The family consisted of an old woman, as dried and colorless as a Russian codfish from Arkhangel, but very clean and active; her son, a big, fresh-colored fellow, with a mop of dark brown curls, well set off by his scarlet cotton blouse; his wife, a slender, red-cheeked brunette, with delicate, pretty features; and their baby girl. They treated us like friends come to make a call; refused to accept money for their cream; begged us to allow them to prepare the samovar, as a favor to them, and send for white rolls, as they were sure we could not eat their sour black bread; and expressed deep regret that their berries were all gone, as the season was past. They showed us over their house in the prettiest, simplest way, and introduced us to the dark storeroom where their spare clothing and stores of food for the winter, such as salted cucumbers in casks, and other property, were packed away; to a narrow slip of a room on the front, where the meals for the family were prepared with remarkably few pots and no pans; to the living-room, with its whitewashed stone-and-mud oven in one corner, for both cooking and heating, a bench running round the walls on three sides, and a clean pine table in the corner of honor, where hung the holy images. They had a fine collection of these images, which were a sign of prosperity as well as of devotion. The existence of another tiny room also bore witness to easy circumstances. In this room they slept; and the baby, who was taking her noonday nap, was exhibited to us by the proud papa. Her cradle consisted of a splint market basket suspended from the ceiling by a stout wire spring, like the spring of a bird-cage, and rocked gently. The baby gazed at us with bright, bird-like eyes and smiled quietly when she woke, as though she had inherited her parents' gentle ways. We believed them when they said that she never cried; we had already discovered that this was the rule with Russian children of all classes.
They were much interested to learn from what country we came.

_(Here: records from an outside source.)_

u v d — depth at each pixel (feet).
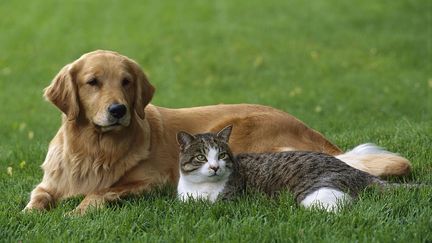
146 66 89.86
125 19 116.57
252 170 30.53
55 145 32.76
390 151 37.14
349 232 23.99
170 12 120.57
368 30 103.96
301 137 35.65
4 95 78.95
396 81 76.13
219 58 91.45
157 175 32.37
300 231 23.90
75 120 31.48
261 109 36.09
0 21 116.57
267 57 91.20
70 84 31.09
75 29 110.73
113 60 31.22
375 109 61.36
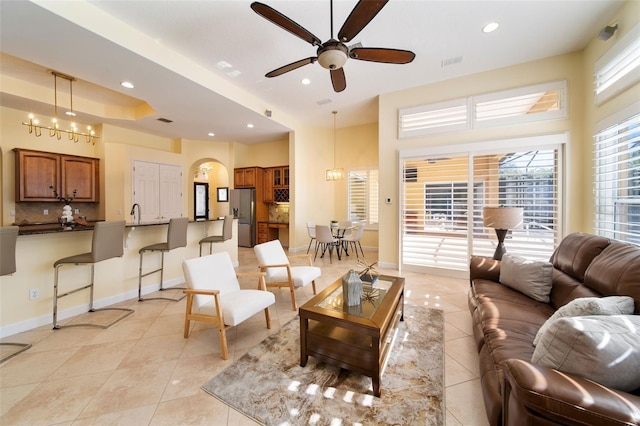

I was prepared to find them unacquainted with the situation of America, after having been asked by an old soldier in the park, "In what district of Russia is America?" and after having been told by an izvostchik that the late Empress had come from my country, since "Germany" meant for him all the world which was not Russia, just as the adjective "German" signifies anything foreign and not wholly approved.
"Is America near Berlin?" asked our peasant hosts.
"Farther than that," I replied.
They laughed, and gave up the riddle after a few more equally wild guesses.
"It is on the other side of the world," I said.
"Then you must be nearer God than we are!" they exclaimed, with a sort of reverence for people who came from the suburbs of heaven.
"Surely," I said, "you do not think that the earth is flat, and that we live on the upper side, and you on the lower?"
But that was precisely what they did think, in their modesty, and, as it seemed a hopeless task to demonstrate to them the sphericity of the globe, I left them in that flattering delusion.
I asked the old woman to explain her holy pictures to me, as I always enjoyed the quaint expressions and elucidations of the peasants, and inquired whether she thought the ikona of the Virgin was the Virgin herself. I had heard it asserted very often by over-wise foreigners that this was the idea entertained by all Russians, without regard to class, and especially by the peasants.
"No," she replied, "but it shows the Virgin Mother to me, just as your picture would show you to me when you were on the other side of the world, and remind me of you. Only-how shall I say it?-there is more power in a wonder-working ikona like this."